Make a slick comment and see what that brings
- Kaygan bir yorum yapın ve bunun ne getirdiğini görün
I seen it go down, we can reenact things (let's do it)
- Gidip gördüm, (yapalım bir şeyler canlandırma yapabiliriz )
Extreme like BMX'ing
- Bmx'ing gibi aşırı
These boys pussy and they PMS'ing (woo)
- Bu güzel kiz kedi ve PMS'İNG (woo)
People in the city see the movement occurring
- Şehirdeki insanlar meydana gelen hareketi görüyor
And say, "My God, I wanna be in that scene" (that's right)
- Ve "Aman Tanrım, o sahnede olmak istiyorum" deyin (bu doğru)
Damn right, you wanna be in this scene
- Lanet olsun, bu sahnede olmak istiyorsun
She at the video tryna be in this scene (scene)
- Videoda bu sahnede (sahne) olmaya çalışıyor)
Used to fantasize 'bout bein' this seen
- Hayal etmek için kullanılır 'bout bein' bu görüldü
Bluegrass girl, but she got big dreams
- Bluegrass kız, ama büyük hayalleri var
Can't touch me, I got instincts
- Bana dokunamazsın, içgüdülerim var.
Locked in the house, but I'm plottin' things
- Evde kilitli, ama bir şeyler planlıyorum
I brought a gang to the party with me
- Partiye bir çete getirdim.
Five white boys, but they not NSYNC
- Beş beyaz erkek, ama NSYNC değil
(No, they not NSYNC, no, they not NSYNC)
- (Hayır, NSYNC değiller, hayır, NSYNC değiller)

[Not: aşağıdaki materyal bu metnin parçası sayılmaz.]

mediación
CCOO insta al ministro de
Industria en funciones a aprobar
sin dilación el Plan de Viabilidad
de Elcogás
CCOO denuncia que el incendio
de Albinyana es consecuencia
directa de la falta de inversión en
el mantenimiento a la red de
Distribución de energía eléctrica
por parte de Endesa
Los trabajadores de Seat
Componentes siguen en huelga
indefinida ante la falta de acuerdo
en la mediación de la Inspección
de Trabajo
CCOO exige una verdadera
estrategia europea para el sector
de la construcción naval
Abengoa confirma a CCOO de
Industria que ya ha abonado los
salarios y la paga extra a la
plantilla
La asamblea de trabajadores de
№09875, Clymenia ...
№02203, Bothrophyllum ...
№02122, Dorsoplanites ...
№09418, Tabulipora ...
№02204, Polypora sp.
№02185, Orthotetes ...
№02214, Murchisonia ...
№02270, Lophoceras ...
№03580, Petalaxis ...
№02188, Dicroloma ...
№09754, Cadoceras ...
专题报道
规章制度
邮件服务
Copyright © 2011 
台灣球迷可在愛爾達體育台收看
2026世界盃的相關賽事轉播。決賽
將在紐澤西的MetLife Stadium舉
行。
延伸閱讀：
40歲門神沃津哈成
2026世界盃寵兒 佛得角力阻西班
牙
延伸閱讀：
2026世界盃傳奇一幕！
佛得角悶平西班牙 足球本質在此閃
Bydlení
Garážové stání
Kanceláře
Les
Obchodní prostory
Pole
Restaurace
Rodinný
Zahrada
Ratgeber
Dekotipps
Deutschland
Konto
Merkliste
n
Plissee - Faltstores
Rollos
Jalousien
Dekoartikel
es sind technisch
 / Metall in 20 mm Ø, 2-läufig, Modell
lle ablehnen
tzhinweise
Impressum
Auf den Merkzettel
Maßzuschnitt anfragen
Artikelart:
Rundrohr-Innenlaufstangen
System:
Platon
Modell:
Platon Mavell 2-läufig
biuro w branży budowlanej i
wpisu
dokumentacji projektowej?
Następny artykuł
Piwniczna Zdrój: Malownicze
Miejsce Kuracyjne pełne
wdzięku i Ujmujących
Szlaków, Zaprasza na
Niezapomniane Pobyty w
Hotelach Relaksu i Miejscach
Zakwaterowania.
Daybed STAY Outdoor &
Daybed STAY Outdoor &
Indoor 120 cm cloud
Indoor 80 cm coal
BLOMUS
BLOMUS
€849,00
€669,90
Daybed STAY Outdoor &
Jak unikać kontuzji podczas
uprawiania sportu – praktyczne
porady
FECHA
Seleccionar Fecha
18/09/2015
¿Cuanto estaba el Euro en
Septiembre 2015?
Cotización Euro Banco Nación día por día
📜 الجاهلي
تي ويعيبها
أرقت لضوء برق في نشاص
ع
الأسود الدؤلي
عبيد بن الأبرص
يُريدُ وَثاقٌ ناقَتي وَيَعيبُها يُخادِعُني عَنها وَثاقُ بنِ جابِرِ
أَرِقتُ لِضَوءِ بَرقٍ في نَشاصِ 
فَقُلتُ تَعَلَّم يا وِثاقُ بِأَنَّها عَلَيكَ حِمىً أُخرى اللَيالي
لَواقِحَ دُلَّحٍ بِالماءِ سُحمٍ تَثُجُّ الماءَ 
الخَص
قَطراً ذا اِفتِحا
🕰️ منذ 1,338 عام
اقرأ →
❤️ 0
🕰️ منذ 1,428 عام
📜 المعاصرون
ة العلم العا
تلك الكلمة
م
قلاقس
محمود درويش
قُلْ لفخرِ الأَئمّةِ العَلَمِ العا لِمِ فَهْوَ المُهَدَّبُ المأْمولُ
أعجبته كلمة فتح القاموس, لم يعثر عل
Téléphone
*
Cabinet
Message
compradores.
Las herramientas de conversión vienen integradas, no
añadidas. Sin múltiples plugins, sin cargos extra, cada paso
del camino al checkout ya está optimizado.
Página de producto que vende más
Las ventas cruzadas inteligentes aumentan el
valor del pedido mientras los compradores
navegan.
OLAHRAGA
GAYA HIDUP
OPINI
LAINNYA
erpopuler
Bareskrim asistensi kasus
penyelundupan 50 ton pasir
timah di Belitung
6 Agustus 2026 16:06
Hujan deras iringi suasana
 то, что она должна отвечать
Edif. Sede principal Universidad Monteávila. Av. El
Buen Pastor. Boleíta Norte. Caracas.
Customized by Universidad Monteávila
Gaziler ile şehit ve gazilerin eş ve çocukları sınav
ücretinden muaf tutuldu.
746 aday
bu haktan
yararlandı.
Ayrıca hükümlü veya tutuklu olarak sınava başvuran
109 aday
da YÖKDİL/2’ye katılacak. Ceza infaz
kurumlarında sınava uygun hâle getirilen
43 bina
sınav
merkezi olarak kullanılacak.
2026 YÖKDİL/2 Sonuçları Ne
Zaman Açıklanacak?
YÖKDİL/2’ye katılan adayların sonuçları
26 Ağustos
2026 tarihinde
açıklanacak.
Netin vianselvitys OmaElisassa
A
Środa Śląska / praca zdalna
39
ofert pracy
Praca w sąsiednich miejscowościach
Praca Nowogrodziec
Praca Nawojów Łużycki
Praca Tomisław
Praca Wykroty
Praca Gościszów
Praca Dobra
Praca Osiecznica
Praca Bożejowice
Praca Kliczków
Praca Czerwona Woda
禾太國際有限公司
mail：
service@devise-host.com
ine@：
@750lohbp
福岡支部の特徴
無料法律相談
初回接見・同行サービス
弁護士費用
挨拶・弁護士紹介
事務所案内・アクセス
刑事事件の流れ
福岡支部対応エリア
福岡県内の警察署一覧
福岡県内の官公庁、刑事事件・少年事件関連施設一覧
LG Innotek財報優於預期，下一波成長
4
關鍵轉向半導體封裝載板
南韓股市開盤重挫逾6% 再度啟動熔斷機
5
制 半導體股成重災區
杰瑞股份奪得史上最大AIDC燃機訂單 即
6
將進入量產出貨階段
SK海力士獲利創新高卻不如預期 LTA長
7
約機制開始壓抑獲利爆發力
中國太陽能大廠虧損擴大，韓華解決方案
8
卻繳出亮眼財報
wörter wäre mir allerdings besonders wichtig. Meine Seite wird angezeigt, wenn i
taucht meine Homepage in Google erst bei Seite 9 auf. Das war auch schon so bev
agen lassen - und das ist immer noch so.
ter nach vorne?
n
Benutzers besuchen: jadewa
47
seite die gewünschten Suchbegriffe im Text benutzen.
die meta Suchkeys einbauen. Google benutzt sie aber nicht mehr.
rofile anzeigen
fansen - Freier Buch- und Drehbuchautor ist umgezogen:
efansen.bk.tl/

Word to JT, no, they not NSYNC
- JT'YE kelime, hayır, NSYNC değil
Word to JT, no, they not NSYNC
- JT'YE kelime, hayır, NSYNC değil
No, they not NSYNC, no-no
- Hayır, onlar NSYNC değil, hayır-hayır
No, they not NSYNC, oh-oh, oh-oh, oh-oh, oh-oh
- Hayır, NSYNC değiller, oh-oh, oh-oh, oh-oh, oh-oh
Paylaş:
- Kategori
- Şarkı Sözleri Çevirileri
- Etiketler
- Jack Harlow
Henüz yorum yapılmamış. İlk yorumu siz yapın.